Thursday, June 13, 2013

perspective


This morning when I woke up, I didn't feel happy.

It was even earlier than Elliot's usual 5:45am wake-up, a time which will perhaps always feel simply wrong to me.

I had the same throbbing headache I'd gone to bed with.

My feet didn't hit the floor, but rather the bags of maternity clothes returned/lent to me by my sister several weeks ago that have yet to be sorted and put away. Feet hitting untidied things is not a pleasant experience for me.

I lifted the baby from his crib, only to realize that his extra-early waking was due to a messy, leaking diaper. Gross.

That's all the kind of start to my day that it takes for my meditation to spiral downward. I am not, after all, a morning person by nature. Next thing I know, I can be thinking about the things that seem much more overwhelming, and much more wrong, and much more unfair, and much more unchanging.

Oh! the grumps were at my door. Complaints were just begging to be issued.
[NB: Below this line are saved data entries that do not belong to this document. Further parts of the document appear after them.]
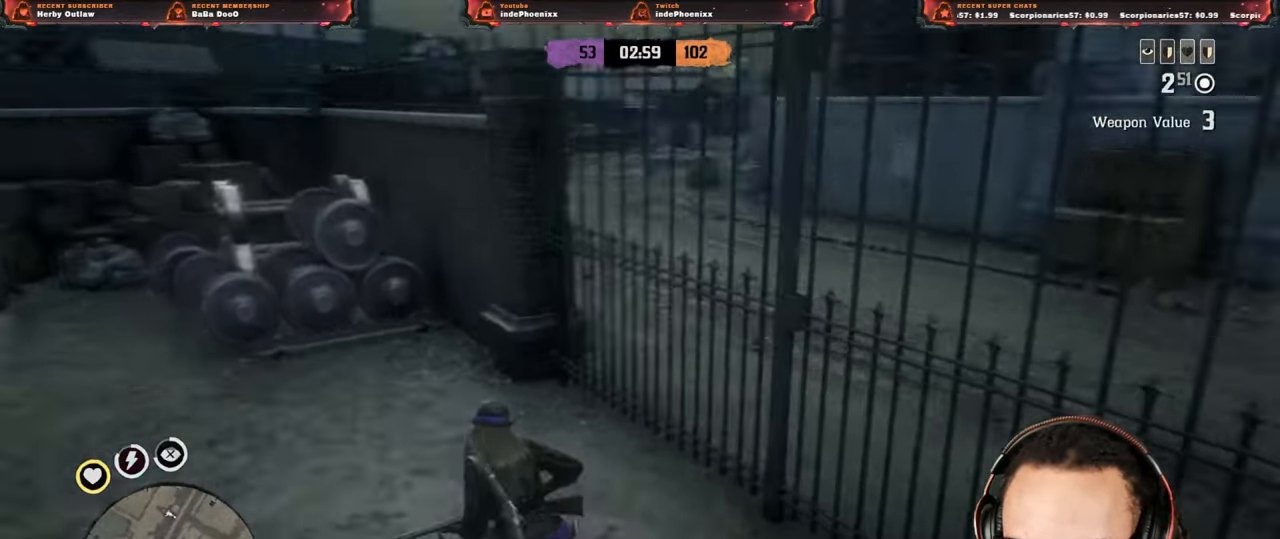
{"buttons": [], "left_stick": "down-right", "right_stick": "right", "events": [[183, "left_stick", "down"], [267, "right_stick", "down-right"], [383, "right_stick", "right"], [500, "left_stick", "down-right"]]}
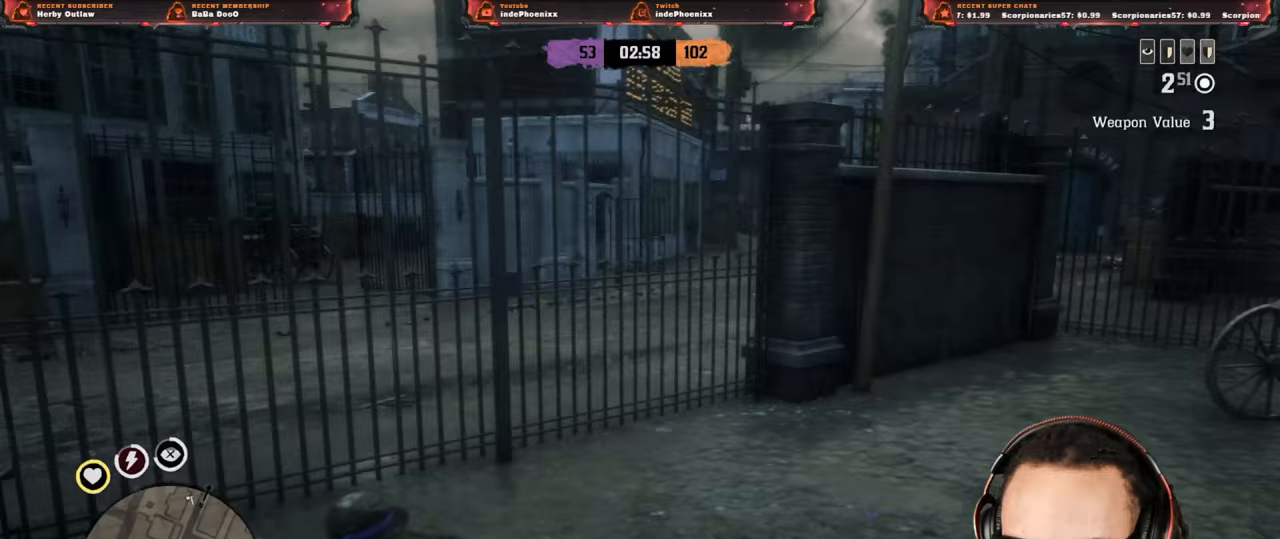
{"buttons": [], "left_stick": "right", "right_stick": "center", "events": [[183, "left_stick", "right"], [383, "right_stick", "center"]]}
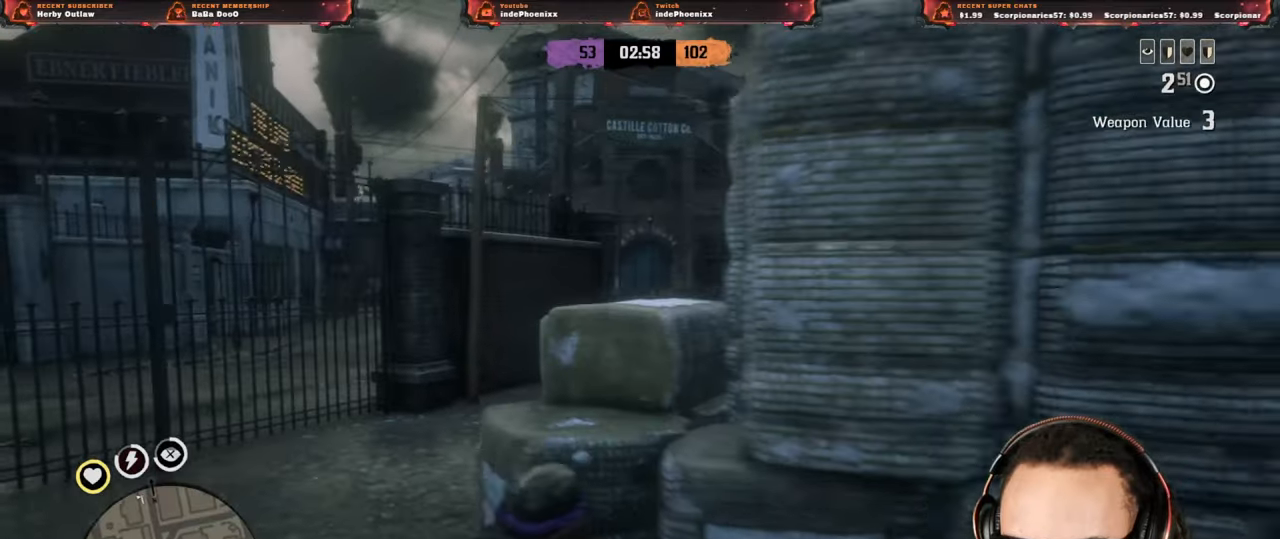
{"buttons": ["L2"], "left_stick": "down-right", "right_stick": "center", "events": [[17, "left_stick", "down-right"], [117, "left_stick", "down"], [317, "left_stick", "down-right"], [500, "L2", "down"]]}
Believe me, I was tempted to dress up my bad attitude as simply "pouring my heart out before the Lord," but I knew full well that I wasn't looking to communicate with and receive an answer from Him; I just wanted an excuse to grumble.

Without it being a conscious thought, my mind suddenly (thanks, Jesus) was rehearsing the Scripture passage we've been memorizing as a family:

Therefore, having been justified by faith,
we have peace with God 
through our Lord Jesus Christ.


Peace with God.

What an amazing gift.

How can I stay annoyed with my circumstances, my truly light afflictions, in light of such Truth?

But the free gift is not like the offense.
For if by the one man's offense many died,
much more the grace of God
and the gift by the grace of the one Man, Jesus Christ,
abounded to many.


Isn't it amazing what a little perspective can do for us?

In that moment, as my semi-conscience blended into my conscience thought, I realized I had a choice: complain, murmur, spout about the things I don't like, don't have, don't see, don't do well at, and more; or see the goodness of God in all its glory, permeating the daily grind and the dullest moments.

It isn't just that He's done amazing things. He is amazing. And therefore I know that He will continue to be amazing and to do amazing things, right in the midst of the most basic and the greatest of life's challenges. It's who He is.

Now hope does not disappoint,
because the love of God has been poured out in our hearts
by the Holy Spirit who was given to us.